DID YOU KNOW? According to research, “the cost of preventing the next pandemic is just 2 per cent of the cost we are paying for COVID-19”. Learn about the natural ways to prevent the next pandemic
It’s been more than a year since the Covid-19 took over and changed our traditional lifestyles. Since the vicious virus began people have many questions juggling in their minds, like – when will corona end, will there be another wave of coronavirus or are there any ways to prevent the next pandemic? Well! In this blog, we will be discussing about the natural ways to prevent the next pandemic.
A study published in Science, a leading outlet for scientific news, commentary and cutting-edge research, found that “the costs of preventing future zoonotic outbreaks like COVID-19—by preventing deforestation and regulating the wildlife trade—are as little as $22 billion a year, 2% of the economic and mortality costs of responding to the COVID-19 pandemic, which some economists predict could reach $10-20 trillion”.
Ways for preventing the next pandemic:
- Reduce Deforestation
According to scientists, deforestation is largely to blame for pandemics. As humans invade the undisturbed forest, they expose themselves to animals and the diseases they carry.
“Whether it is someone hunting for bush meat or shopping at a wild animal and fish market, virus outbreak can happen at any place where there is wildlife,” says Lee Hannah, Conservation International Scientist. “The risk becomes even higher when countries cut forests for urbanisation because they are also creating new edges of the forest, which can increase exposure to animals and animal-borne diseases that can infect humans.”
“But the entire process is stoppable and reversible if countries invest in strategies that support the adequate decrease of deforestation,” says Roehrdanz. He also adds, “Just 10% of tropical forests hold more than half of the global risk for zoonotic disease emergence or ‘spillover’ from animals to humans”.

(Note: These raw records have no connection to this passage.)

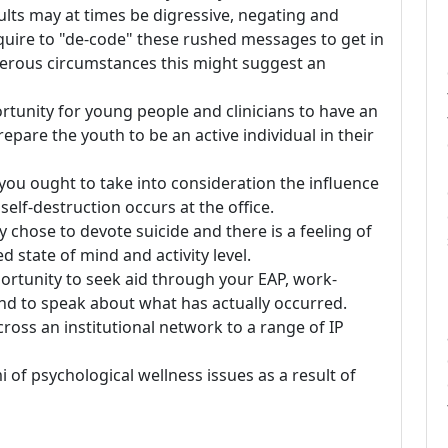
lts may at times be digressive, negating and
quire to "de-code" these rushed messages to get in
umerous circumstances this might suggest an
ortunity for young people and clinicians to have an
epare the youth to be an active individual in their
, you ought to take into consideration the influence
 self-destruction occurs at the office.
 chose to devote suicide and there is a feeling of
d state of mind and activity level.
portunity to seek aid through your EAP, work-
and to speak about what has actually occurred.
cross an institutional network to a range of IP
of psychological wellness issues as a result of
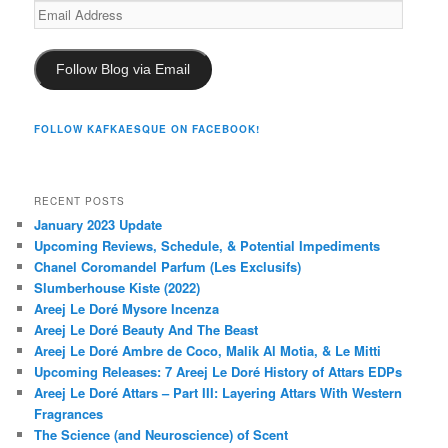
Email
Address
Follow Blog via Email
FOLLOW KAFKAESQUE ON FACEBOOK!
RECENT POSTS
January 2023 Update
Upcoming Reviews, Schedule, & Potential Impediments
Chanel Coromandel Parfum (Les Exclusifs)
Slumberhouse Kiste (2022)
Areej Le Doré Mysore Incenza
Areej Le Doré Beauty And The Beast
Areej Le Doré Ambre de Coco, Malik Al Motia, & Le Mitti
Upcoming Releases: 7 Areej Le Doré History of Attars EDPs
Areej Le Doré Attars – Part III: Layering Attars With Western
Fragrances
The Science (and Neuroscience) of Scent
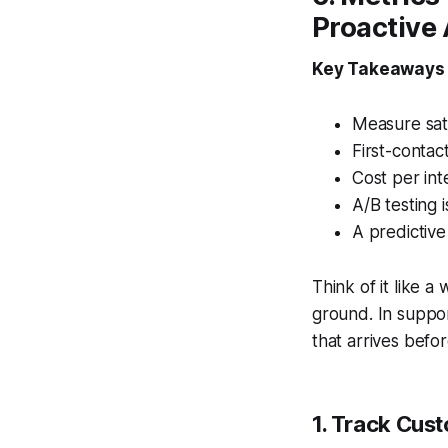
Proactive 
Key Takeaways
Measure sati
First-contac
Cost per int
A/B testing 
A predictive
Think of it like a
ground. In suppor
that arrives befo
1. Track Cus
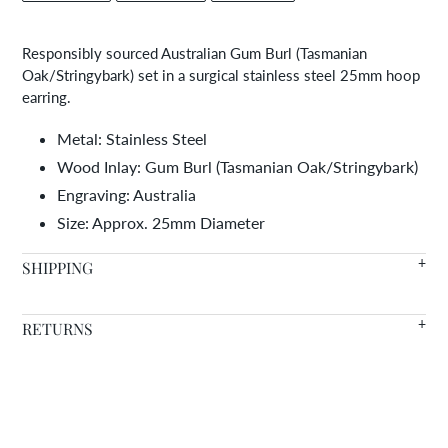
FACEBOOK
TWITTER
PINTEREST
to
your
Responsibly sourced Australian Gum Burl (Tasmanian
cart
Oak/Stringybark) set in a surgical stainless steel 25mm hoop
earring.
Metal: Stainless Steel
Wood Inlay:
Gum Burl (Tasmanian Oak/Stringybark)
Engraving: Australia
Size: Approx. 25mm Diameter
SHIPPING
We offer FREE SHIPPING WORLDWIDE on all orders with in
RETURNS
stock items arriving in 7-14 days.
Warranty
- We're so confident in the quality of our products
Need it faster? Choose from a variety of shipping options at
that we offer a lifetime warranty on all of our wood inlaid
checkout.
accessories. If your item becomes damaged due to a defect in
materials or craftsmanship, we will repair or replace it for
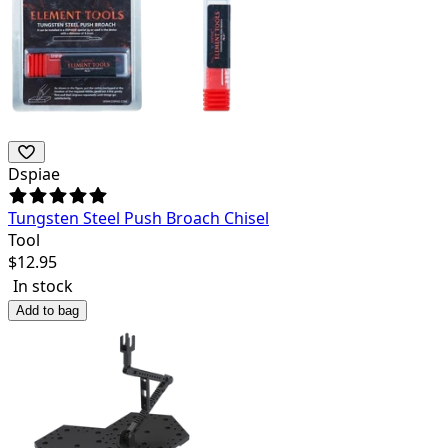
Dspiae
Tungsten Steel Push Broach Chisel
Tool
$
12.95
In stock
Add to bag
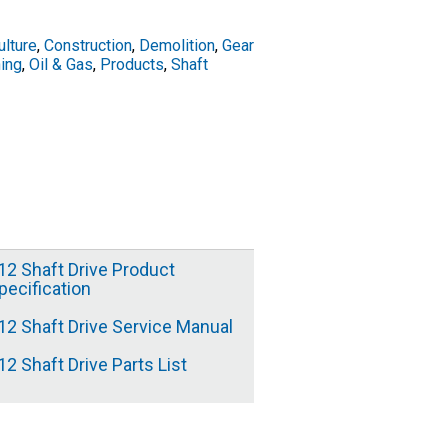
ulture
,
Construction
,
Demolition
,
Gear
ing
,
Oil & Gas
,
Products
,
Shaft
12 Shaft Drive Product
pecification
12 Shaft Drive Service Manual
12 Shaft Drive Parts List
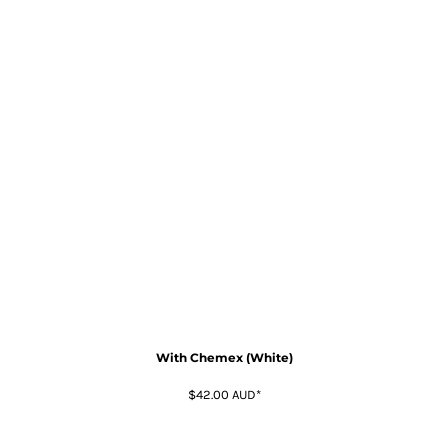
With Chemex (White)
$42.00
AUD
*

“To help prevent the next pandemic, it is essential for countries and businesses to protect forests rather than destroying them,” he said.
- Reduce Global Wildlife Trade
According to scientists, the markets that sell wild animals have likely been the origin of many zoonotic viruses, including coronavirus and the SARS that outbroke in 2003. But these markets are multibillion dollar revenue generators.
“Driven by whopping demand for wild animal delicacies, the global wildlife trade generates US$ 23 billion every year, but these treats come at a cost to public health,” says Ahumada. “As soon as these animals are traded beyond borders, the risk of a small zoonotic disease outbreak turning into a deadly pandemic increases exponentially.”
According to a new study, the foremost solution for preventing pandemics is banning the national and international trade of wild animals that have a high risk of spreading disease.
- Early Detection of Virus
The first case of coronavirus was confirmed in Wuhan, China on December 31, 2019. However, the studies reveal that the cruel virus had been spreading in the city undetected since November that year, triggering a pandemic that soon took over the world.
According to Hannah, “the best way to prevent these silent outbreaks is investing in research programs that could detect the virus at its source point itself.”
“There is a significant underreporting of human exposure to zoonotic viruses around the world,” Hannah said. “We need to actively trace and stop virus encroachment in areas where people are in high contact with wildlife.”
Organizations such as the EcoHealth Alliance, a non profit organization dedicated to protecting wildlife and public health from the emergence of disease, are already running several programs to monitor zoonotic diseases, but are unable to expand their functioning due to limited funding. The report found that a minimum investment of US$ 1.5 million per agency would offer a significant return on disease prevention.
“By identifying the areas that are most susceptible to virus spillover, countries can also target the communities that stand to benefit the most disease prevention strategies, including protective gear to prevent human-livestock contact, effective sanitation infrastructure and education programs,” says Hannah.
*The blog is based on the study of three Conservation International scientists – Lee Hannah, Jorge Ahumada and Patrick Roehrdanz.